Before moving on to guidelines, let’s quickly recap on:
What unit tests do for you | What unit tests DON’T do for you |
---|---|
Detect issues early in the development cycle | Guarantee bug-free code |
Provide a safety net when refactoring | Improve quality of the codebase |
Ease integration of components | Eliminate the need for QA |
Document how classes and methods should be used |
Guidelines
Not everything needs to be tested
Most important things you should test are: business logic, utilities and helpers.
You should NOT test vendor libraries and framework components. For example, if:
- Database engine stores/updates data successfully
- REST client sends a request to the server
- A
List
contains an item after callingList.Add(item)
(unless it’s your own list implementation!)
Vendors write their own tests to make sure their library works, so there is no need for you to do it.

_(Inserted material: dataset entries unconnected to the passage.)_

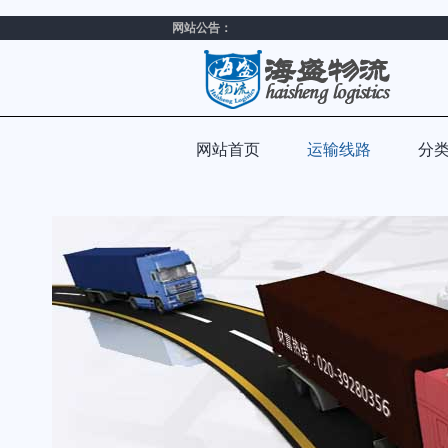
网站公告：
网站首页
运输线路
分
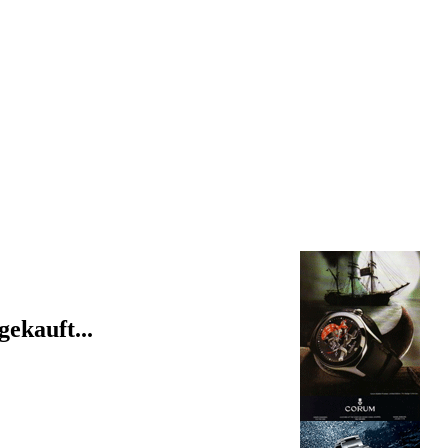
gekauft...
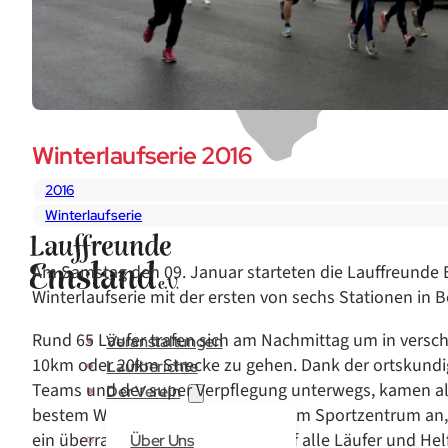
Winterlaufserie 2016
2016
Winterlaufserie
Am Samstag den 09. Januar starteten die Lauffreunde Em
Winterlaufserie mit der ersten von sechs Stationen in B
Rund 65 Läufer trafen sich am Nachmittag um in versc
Veranstaltungen
10km oder 20km Strecke zu gehen. Dank der ortskundi
Laufberichte
Teams und der super Verpflegung unterwegs, kamen all
Der Verein
bestem Wetter erfolgreich wieder am Sportzentrum a
ein überragendes Kuchenbuffet auf alle Läufer und Helf
Über Uns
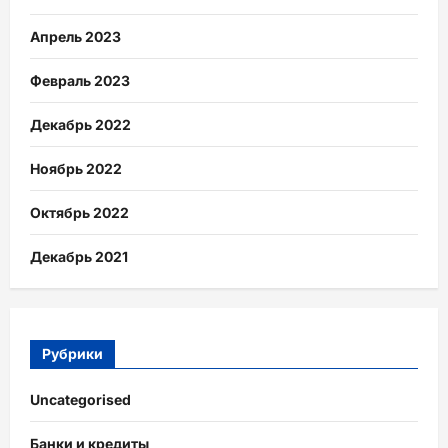
Апрель 2023
Февраль 2023
Декабрь 2022
Ноябрь 2022
Октябрь 2022
Декабрь 2021
Рубрики
Uncategorised
Банки и кредиты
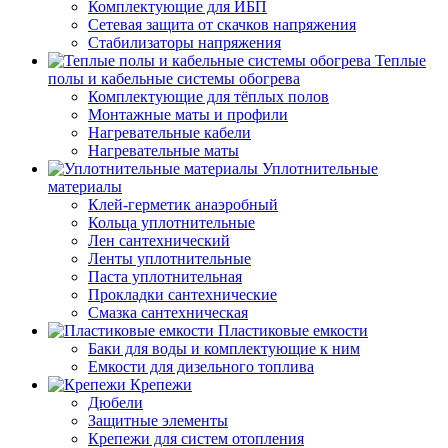
Комплектующие для ИБП
Сетевая защита от скачков напряжения
Стабилизаторы напряжения
Теплые
полы и кабельные системы обогрева
Комплектующие для тёплых полов
Монтажные маты и профили
Нагревательные кабели
Нагревательные маты
Уплотнительные
материалы
Клей-герметик анаэробный
Кольца уплотнительные
Лен сантехнический
Ленты уплотнительные
Паста уплотнительная
Прокладки сантехнические
Смазка сантехническая
Пластиковые емкости
Баки для воды и комплектующие к ним
Емкости для дизельного топлива
Крепежи
Дюбели
Защитные элементы
Крепежи для систем отопления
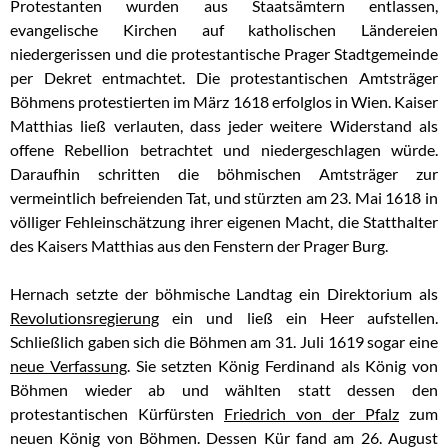
Protestanten wurden aus Staatsämtern entlassen,
evangelische Kirchen auf katholischen Ländereien
niedergerissen und die protestantische Prager Stadtgemeinde
per Dekret entmachtet. Die protestantischen Amtsträger
Böhmens protestierten im März 1618 erfolglos in Wien. Kaiser
Matthias ließ verlauten, dass jeder weitere Widerstand als
offene Rebellion betrachtet und niedergeschlagen würde.
Daraufhin schritten die böhmischen Amtsträger zur
vermeintlich befreienden Tat, und stürzten am 23. Mai 1618 in
völliger Fehleinschätzung ihrer eigenen Macht, die Statthalter
des Kaisers Matthias aus den Fenstern der Prager Burg.
Hernach setzte der böhmische Landtag ein Direktorium als
Revolutionsregierung
ein und ließ ein Heer aufstellen.
Schließlich gaben sich die Böhmen am 31. Juli 1619 sogar eine
neue Verfassung
. Sie setzten König Ferdinand als König von
Böhmen wieder ab und wählten statt dessen den
protestantischen Kürfürsten
Friedrich von der Pfalz
zum
neuen König von Böhmen. Dessen Kür fand am 26. August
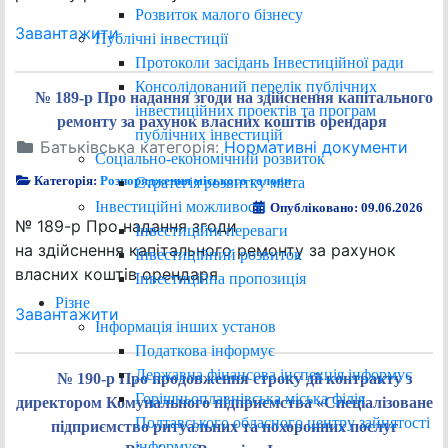
Розвиток малого бізнесу
Завантажити
Публічні інвестиції
Протоколи засідань Інвестиційної ради
Консолідований перелік публічних
№ 189-р Про надання згоди на здійснення капітального
інвестиційних проектів та програм
ремонту за рахунок власних коштів орендаря
публічних інвестицій
Батьківська категорія:
Нормативні документи
Соціально-економічний розвиток
Категорія:
Розпорядження міського голови
Стратегія розвитку міста
Інвестиційні можливості
Опубліковано: 09.06.2026
№ 189-р Про надання згоди
Інвестиційні переваги
на здійснення капітального ремонту за рахунок
Інвестиційний розвиток
власних коштів орендаря
Інвестиційна пропозиція
Різне
Завантажити
Інформація інших установ
Податкова інформує
Державна фінансова інспекція інформує
№ 190-р Про продовження строку дії контракту з
Горішньоплавнівська міська філія
директором Комунального підприємства «Спеціалізоване
Полтавського обласного центру зайнятості
підприємство ритуальних та похоронних послуг
інформує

Code coverage is not an indicator of test quality
Code coverage is an indicator of whether your code was executed by unit tests, not if it works properly.

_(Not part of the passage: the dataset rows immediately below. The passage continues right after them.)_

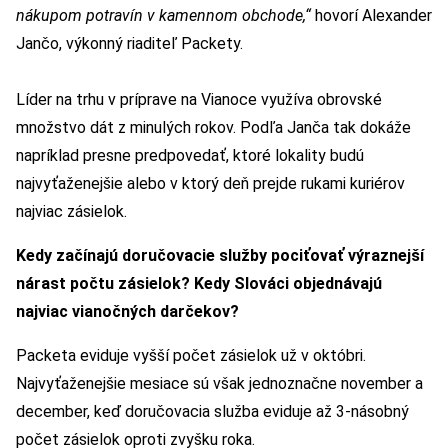
nákupom potravín v kamennom obchode,
“
hovorí Alexander
Jančo, výkonný riaditeľ Packety.
Líder na trhu v príprave na Vianoce využíva obrovské
množstvo dát z minulých rokov. Podľa Janča tak dokáže
napríklad presne predpovedať, ktoré lokality budú
najvyťaženejšie alebo v ktorý deň prejde rukami kuriérov
najviac zásielok.
Kedy začínajú doručovacie služby pociťovať výraznejší
nárast počtu zásielok? Kedy Slováci objednávajú
najviac vianočných darčekov?
Packeta eviduje vyšší počet zásielok už v októbri.
Najvyťaženejšie mesiace sú však jednoznačne november a
december, keď doručovacia služba eviduje až 3-násobný
počet zásielok oproti zvyšku roka.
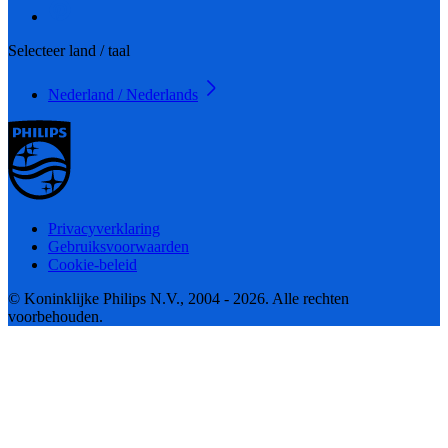
Selecteer land / taal
Nederland / Nederlands
Privacyverklaring
Gebruiksvoorwaarden
Cookie-beleid
© Koninklijke Philips N.V., 2004 - 2026. Alle rechten
voorbehouden.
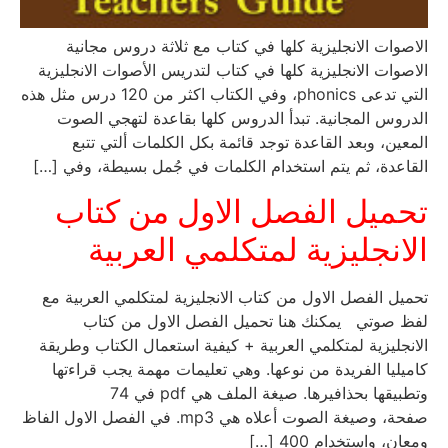
الاصوات الانجليزية كلها في كتاب مع ثلاثة دروس مجانية
الاصوات الانجليزية كلها في كتاب لتدريس الأصوات الانجليزية
التي تدعى phonics، وفي الكتاب اكثر من 120 درس مثل هذه
الدروس المجانية. تبدأ الدروس كلها بقاعدة لتهجي الصوت
المعين، وبعد القاعدة توجد قائمة بكل الكلمات ألتي تتبع
القاعدة، ثم يتم استخدام الكلمات في جُمل بسيطة، وفي […]
تحميل الفصل الاول من كتاب
الانجليزية لمتكلمي العربية
تحميل الفصل الاول من كتاب الانجليزية لمتكلمي العربية مع
لفظ صوتي يمكنك هنا تحميل الفصل الاول من كتاب
الانجليزية لمتكلمي العربية + كيفية استعمال الكتاب وطريقة
كاميليا الفريدة من نوعها. وهي تعليمات مهمة يجب قراءتها
وتطبيقها بحذافيرها. صيغة الملف هي pdf في 74
صفحة، وصيغة الصوت أعلاه هي mp3. في الفصل الاول الفاظ
ومعان، واستخدام 400 […]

I’ve worked on a project where 95% of the code were tool-generated classes for a custom language parser. There was no need to test them, so the code coverage was low. Even though our code was covered, bosses weren’t happy.
The solution?
By running example files through the parser, we boosted code coverage to more than 90%, but it added no value except for pretty numbers in the reports.
Don’t test too much in a single test
If you have many different assertions inside a unit test that fails, it won’t be obvious what exactly went wrong. Consider splitting large tests into multiple smaller ones.
- A unit test should be focused on a single functionality
- Tests should be easy to read and self-contained
Note: Forking logic means more tests, not more assertions. If a method can take more than one path with an
if
,switch
or by other means, every path should be tested with separate tests.
Unit Tests must be repeatable
A test needs to be completely isolated from other tests (not require other tests to run in order for it to pass).
Test for 0, 1 and 3 cases
If arrays are involved, a good starting point is to test with 0, 1, and 3 items. Those are common edge cases, and you can add more if required.
Write testable code
Writing tests first, or at least thinking about testability when writing code goes a long way:
- Prefer short methods that do only one thing
- Prefer pure methods (ones that do not touch shared state)
- Accept only what you actually need as parameters to a method
- Separate common code into helper classes
Final word
Treat your tests as regular production code, and apply best practices when writing them. Unit tests should be maintained, refactored, documented, reviewed, and regularly executed to make sure they always pass.